Start of Records for the exercise
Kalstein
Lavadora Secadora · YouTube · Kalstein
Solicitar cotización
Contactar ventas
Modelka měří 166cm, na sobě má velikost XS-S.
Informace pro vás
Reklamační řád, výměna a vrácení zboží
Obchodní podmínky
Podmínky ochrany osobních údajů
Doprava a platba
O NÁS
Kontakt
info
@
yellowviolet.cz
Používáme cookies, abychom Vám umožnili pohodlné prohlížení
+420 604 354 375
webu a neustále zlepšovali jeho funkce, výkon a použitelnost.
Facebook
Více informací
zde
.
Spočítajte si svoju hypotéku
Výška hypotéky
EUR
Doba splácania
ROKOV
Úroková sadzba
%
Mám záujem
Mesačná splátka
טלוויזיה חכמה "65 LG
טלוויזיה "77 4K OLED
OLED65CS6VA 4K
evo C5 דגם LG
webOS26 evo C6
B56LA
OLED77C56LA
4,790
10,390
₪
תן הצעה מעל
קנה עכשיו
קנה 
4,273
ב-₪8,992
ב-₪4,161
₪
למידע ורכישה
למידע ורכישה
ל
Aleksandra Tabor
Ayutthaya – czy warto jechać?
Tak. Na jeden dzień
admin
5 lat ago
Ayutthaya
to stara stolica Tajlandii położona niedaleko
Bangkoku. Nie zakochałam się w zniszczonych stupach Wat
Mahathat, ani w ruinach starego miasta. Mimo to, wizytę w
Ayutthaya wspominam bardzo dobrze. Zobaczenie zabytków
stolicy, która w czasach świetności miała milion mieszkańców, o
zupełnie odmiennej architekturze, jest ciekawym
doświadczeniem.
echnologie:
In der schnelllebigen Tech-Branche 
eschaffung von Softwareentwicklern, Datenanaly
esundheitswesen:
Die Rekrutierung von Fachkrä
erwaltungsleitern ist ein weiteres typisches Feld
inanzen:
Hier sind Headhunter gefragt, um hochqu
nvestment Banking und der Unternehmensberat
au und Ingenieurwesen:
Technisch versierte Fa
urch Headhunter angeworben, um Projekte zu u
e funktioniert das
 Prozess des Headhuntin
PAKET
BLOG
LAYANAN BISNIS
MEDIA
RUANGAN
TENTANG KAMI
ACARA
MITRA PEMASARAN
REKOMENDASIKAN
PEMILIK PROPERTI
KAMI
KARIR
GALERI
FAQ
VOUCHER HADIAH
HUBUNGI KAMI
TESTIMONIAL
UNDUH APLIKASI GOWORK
End of Records for the exercise
Exercise prompt:
For every line above that has "Kalstein" in it, copy the line.

Result of this exercise:
Kalstein
Lavadora Secadora · YouTube · Kalstein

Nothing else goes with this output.